Integrated Gradients

(a.k.a. Path-Integrated Gradients, a.k.a. Axiomatic Attribution for Deep Networks)

Contact: integrated-gradients AT gmail.com

Contributors (alphabetical, last name):

Kedar Dhamdhere (Google)
Pramod Kaushik Mudrakarta (U. Chicago)
Mukund Sundararajan (Google)
Ankur Taly (Google Brain)
Jinhua (Shawn) Xu (Verily)

We study the problem of attributing the prediction of a deep network to its input features, as an attempt towards explaining individual predictions. For instance, in an object recognition network, an attribution method could tell us which pixels of the image were responsible for a certain label being picked, or which words from sentence were indicative of strong sentiment.

Applications range from helping a developer debug, allowing analysts to explore the logic of a network, and to give end-user’s some transparency into the reason for a network’s prediction.

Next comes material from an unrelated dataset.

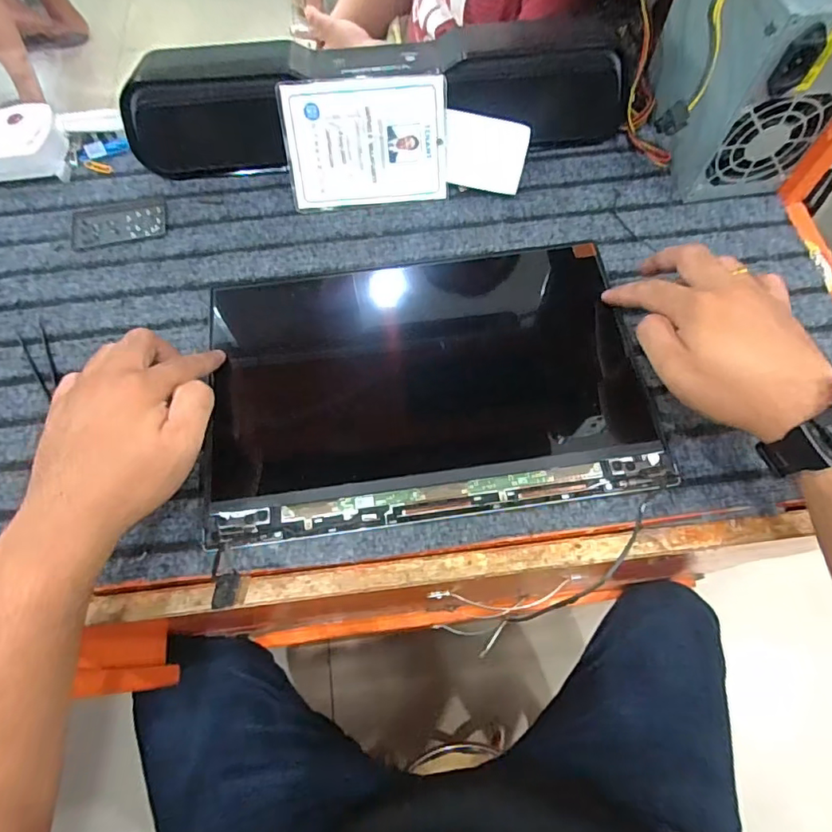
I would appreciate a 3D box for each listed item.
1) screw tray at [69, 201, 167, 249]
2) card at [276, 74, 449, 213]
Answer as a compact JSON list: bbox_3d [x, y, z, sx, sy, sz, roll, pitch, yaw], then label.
[{"bbox_3d":[-0.262,-0.170,0.459,0.080,0.004,0.044,-11,66,-3],"label":"screw tray"},{"bbox_3d":[-0.041,-0.227,0.438,0.133,0.096,0.005,-4,33,-2],"label":"card"}]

Integrated Gradients is a variation on computing the gradient of the prediction output w.r.t. features of the input. It requires no modification to the original network, is simple to implement, and is applicable to a variety of deep models (sparse and dense, text and vision).

Relevant papers and slide decks

Axiomatic Attribution for Deep Networks -- Mukund Sundararajan, Ankur Taly, Qiqi Yan, Proceedings of International Conference on Machine Learning (ICML), 2017

This paper introduced the Integrated Gradients method. It presents an axiomatic justification of the method along with applications to various deep networks. Slide deck
Did the model understand the questions? -- Pramod Mudrakarta, Ankur Taly, Mukund Sundararajan, Kedar Dhamdhere, Proceedings of Association of Computational Linguistics (ACL), 2018

This paper discusses an application of integrated gradients for evaluating the robustness of question-answering networks. Slide deck

Implementing Integrated Gradients

This How-To document describes the steps involved in implementing integrated gradients for an arbitrary deep network.

This repository provideds code for implementing integrated gradients for networks with image inputs. It is structured as follows:

Integrated Gradients library: Library implementing the core integrated gradients algorithm.
Visualization library: Library implementing methods for visualizing atributions for image models.
Inception notebook: A Jupyter notebook for generating and visualizing atributions for the Inception (v1) object recognition network.

We recommend starting with the notebook. To run the notebook, please follow the following instructions.

Clone this repository

git clone https://github.com/ankurtaly/Integrated-Gradients.git

In the same directory, run the Jupyter notebook server.
```
jupyter notebook
```
Instructions for installing Jupyter are available here. Please make sure that you have TensorFlow, NumPy, and PIL.Image installed for Python 2.7.
Open ig_inception.ipynb and run all cells.